把含有“class: Magnoliopsida”的那一行到含有“common name: Bitter dock”的那一行之间的内容（两头都算）整理成 JSON 字符串列表，每行对应一个字符串，空行不要。

* [清单]
============

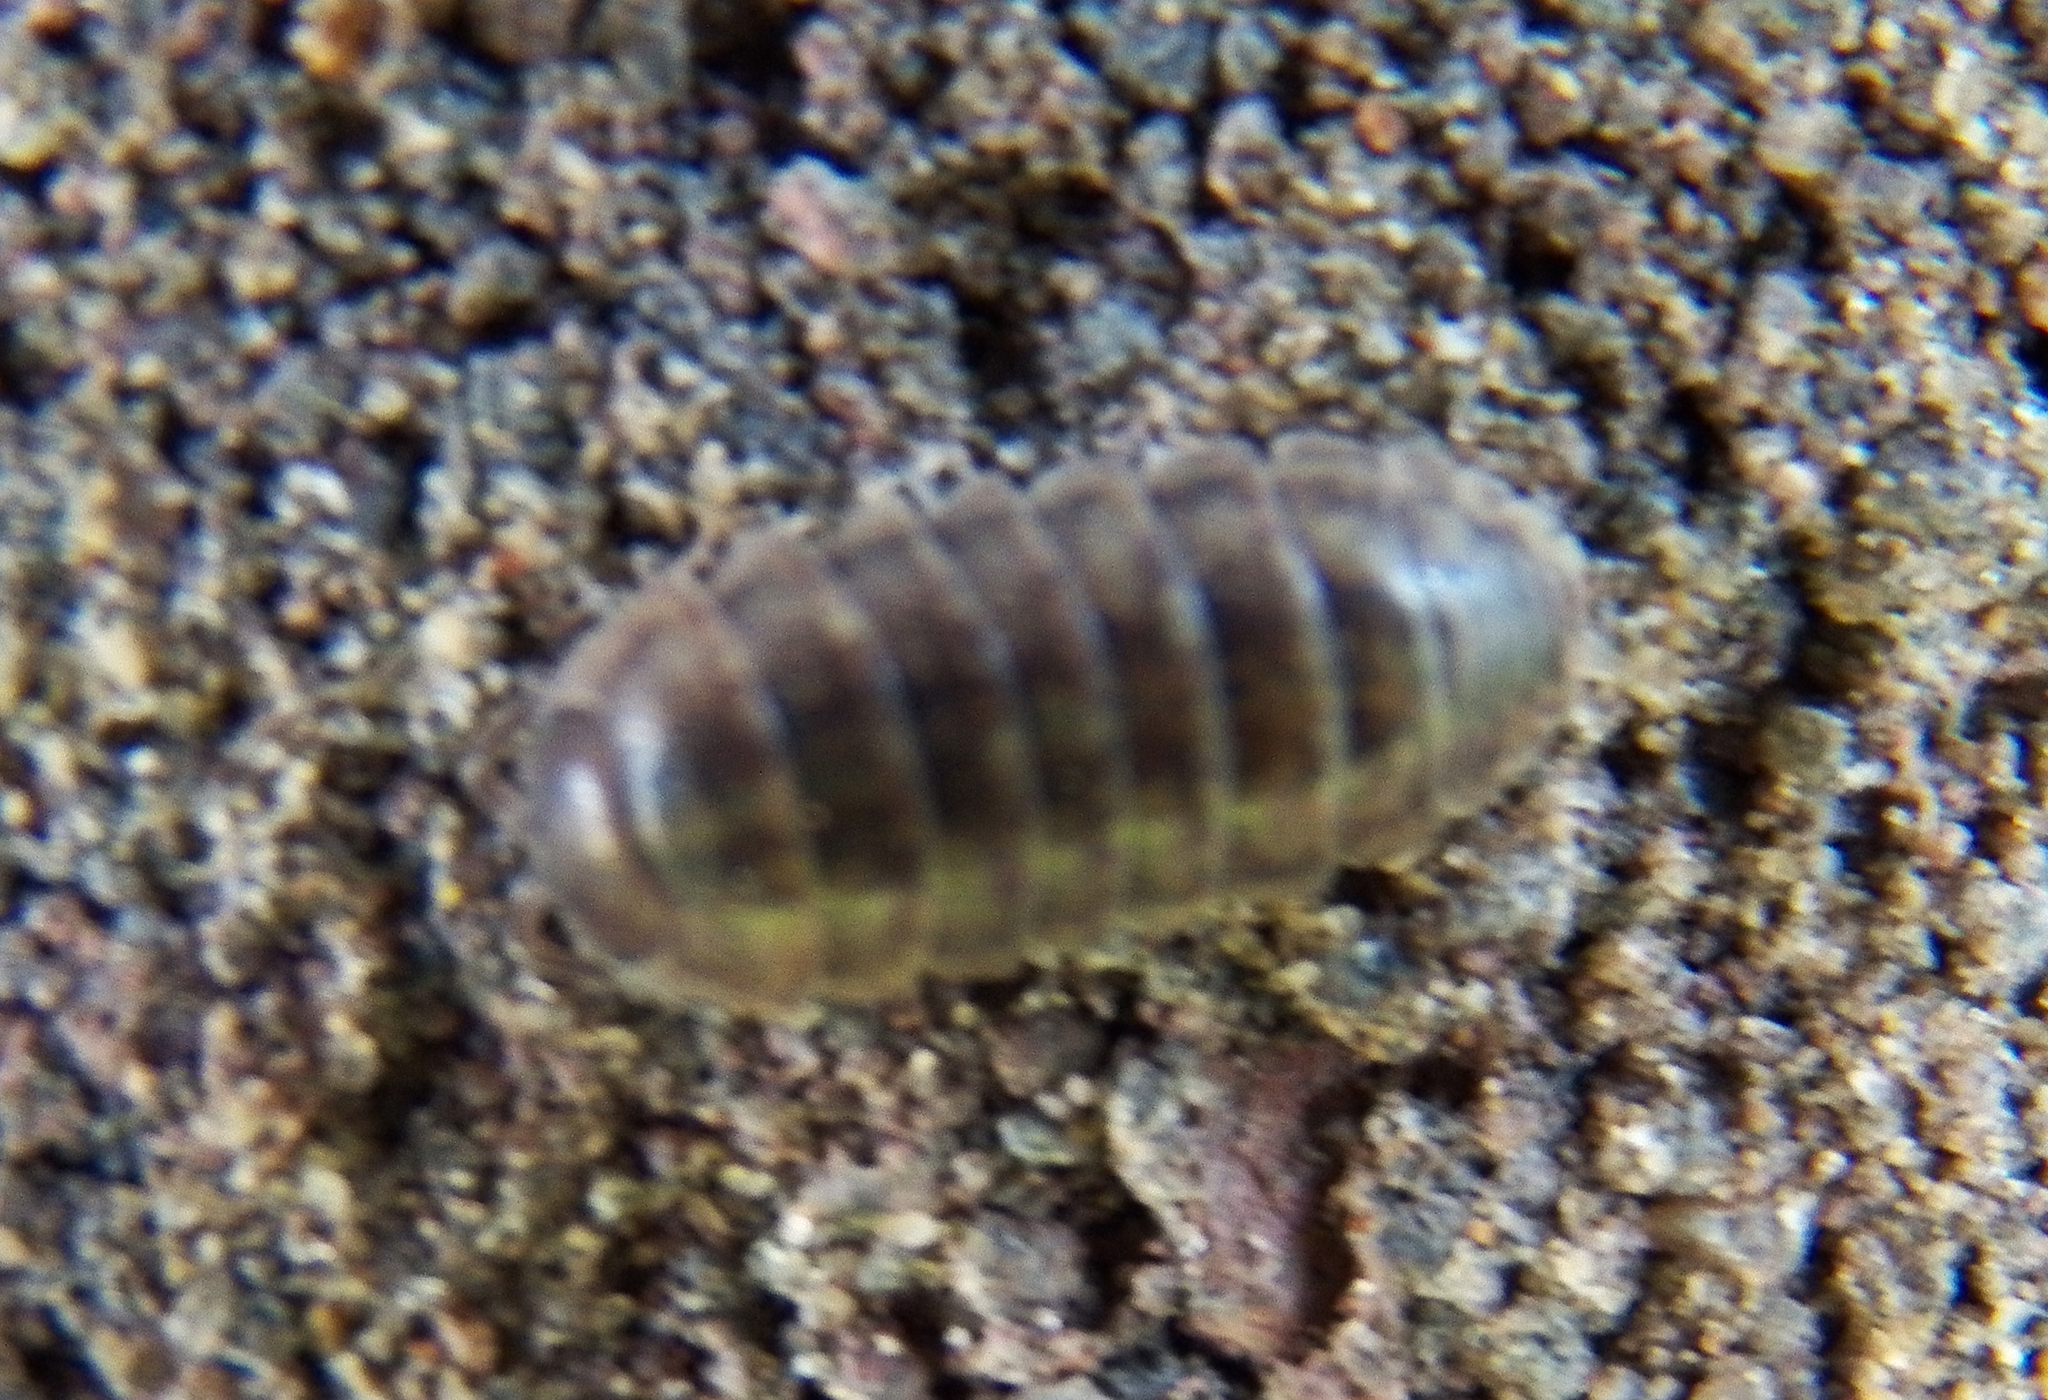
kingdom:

============

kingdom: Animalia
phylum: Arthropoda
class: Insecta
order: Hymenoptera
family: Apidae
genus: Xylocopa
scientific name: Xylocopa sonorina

============

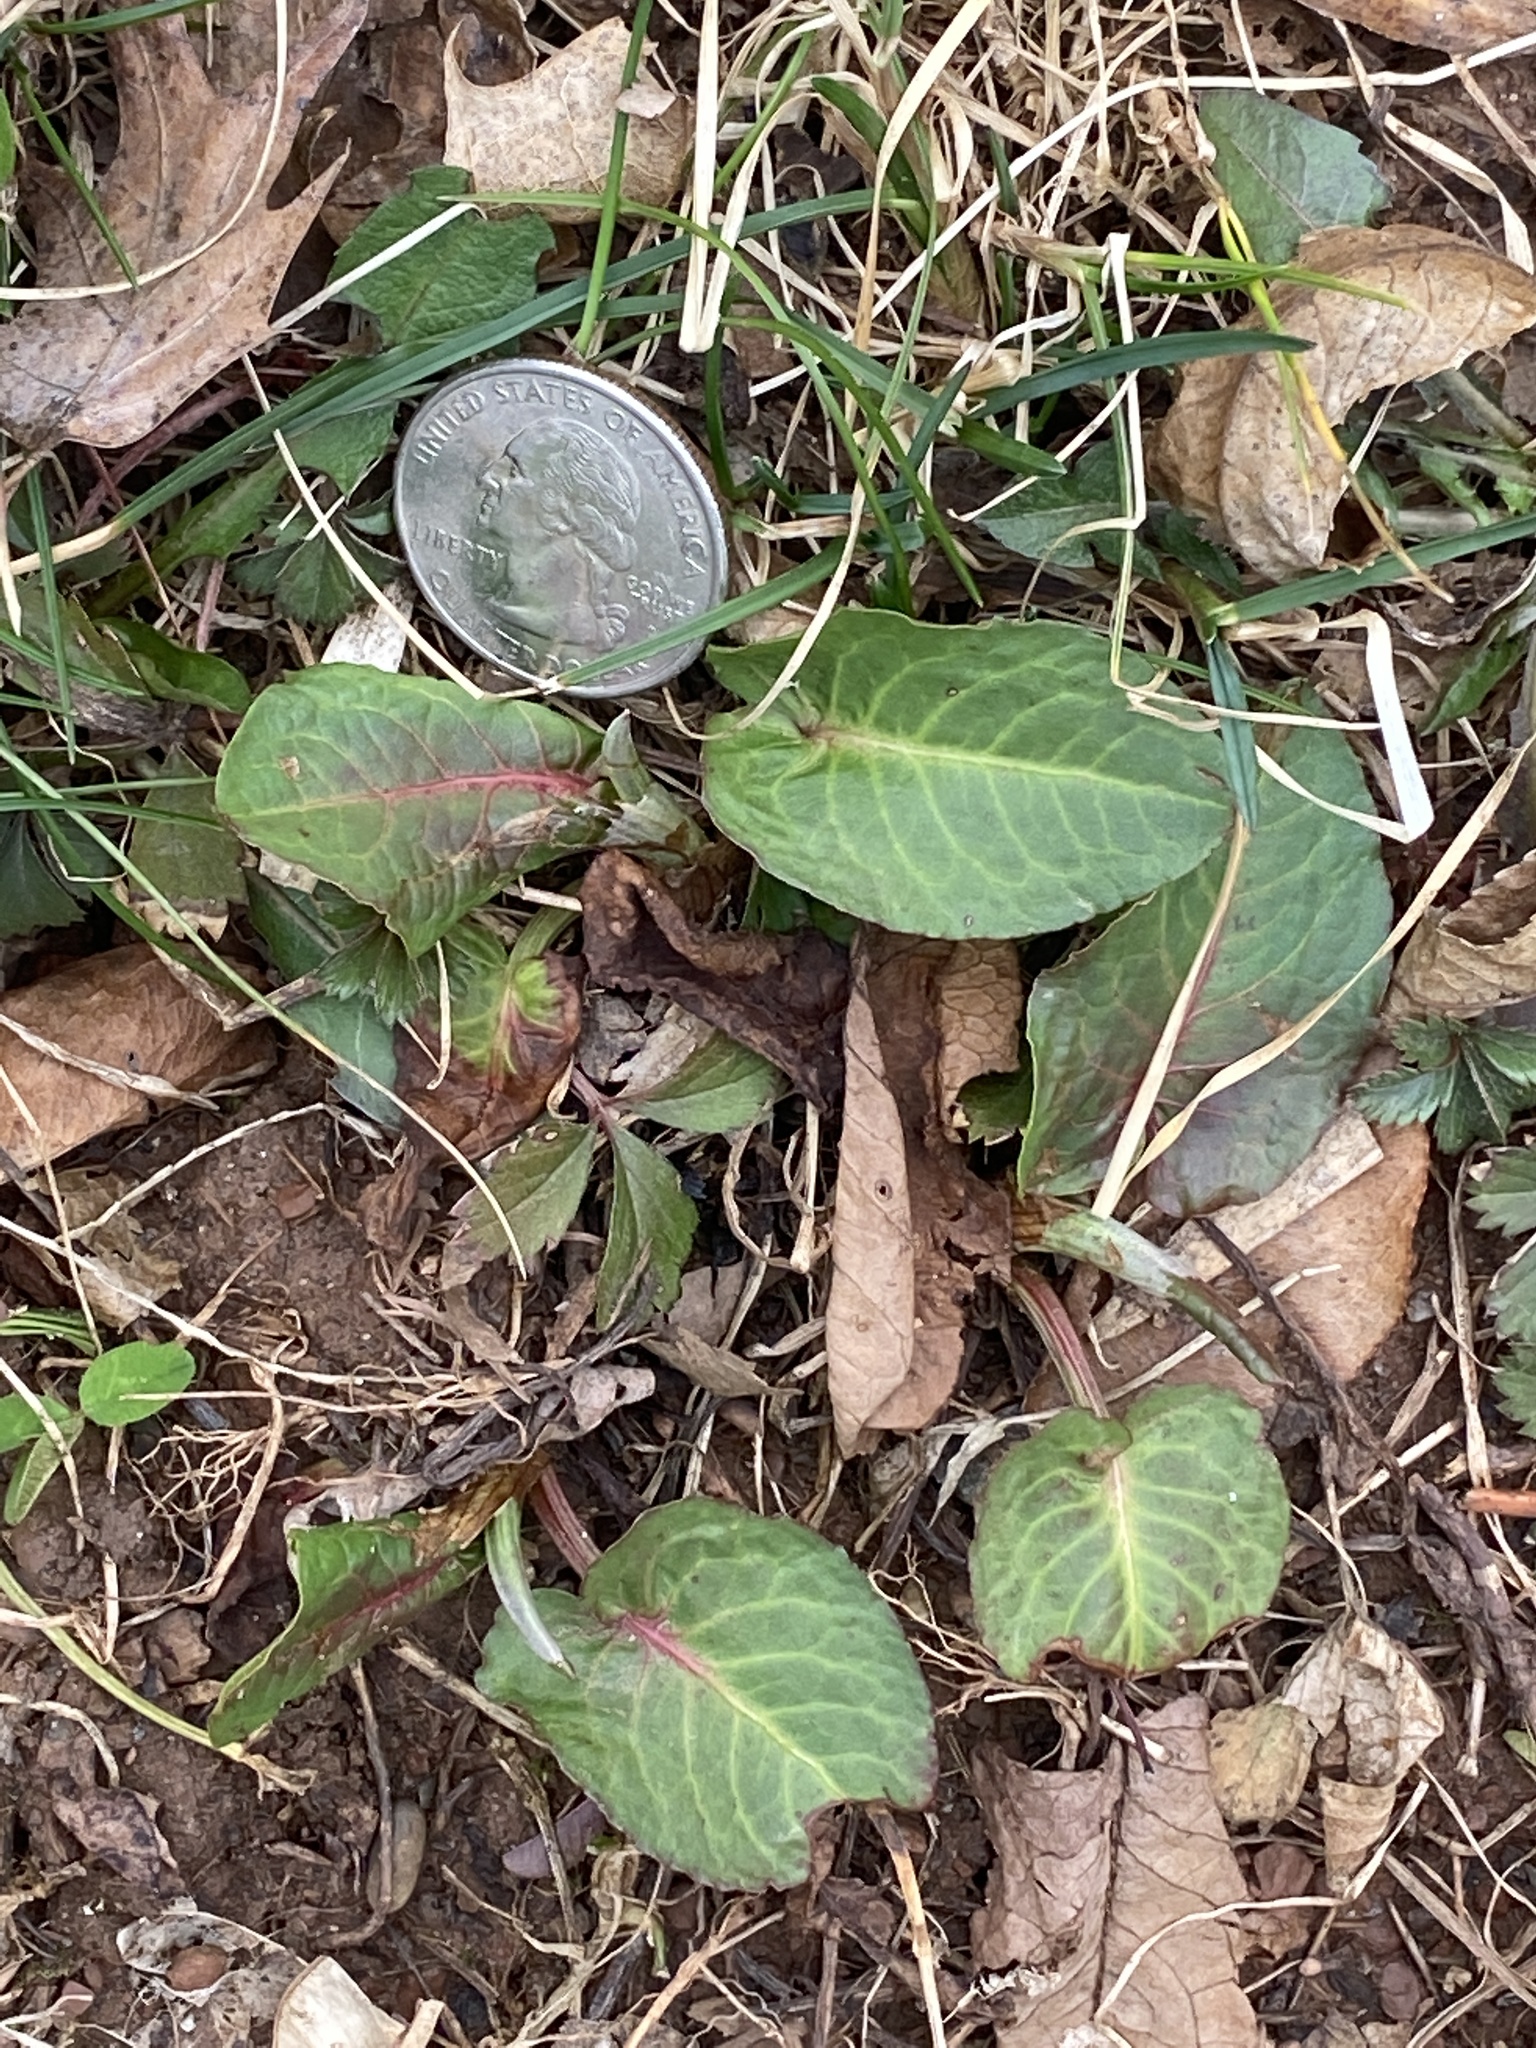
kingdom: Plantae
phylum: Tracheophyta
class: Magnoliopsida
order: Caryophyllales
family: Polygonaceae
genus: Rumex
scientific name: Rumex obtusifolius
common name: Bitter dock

============

* [最终结果]
[
  "class: Magnoliopsida",
  "order: Caryophyllales",
  "family: Polygonaceae",
  "genus: Rumex",
  "scientific name: Rumex obtusifolius",
  "common name: Bitter dock"
]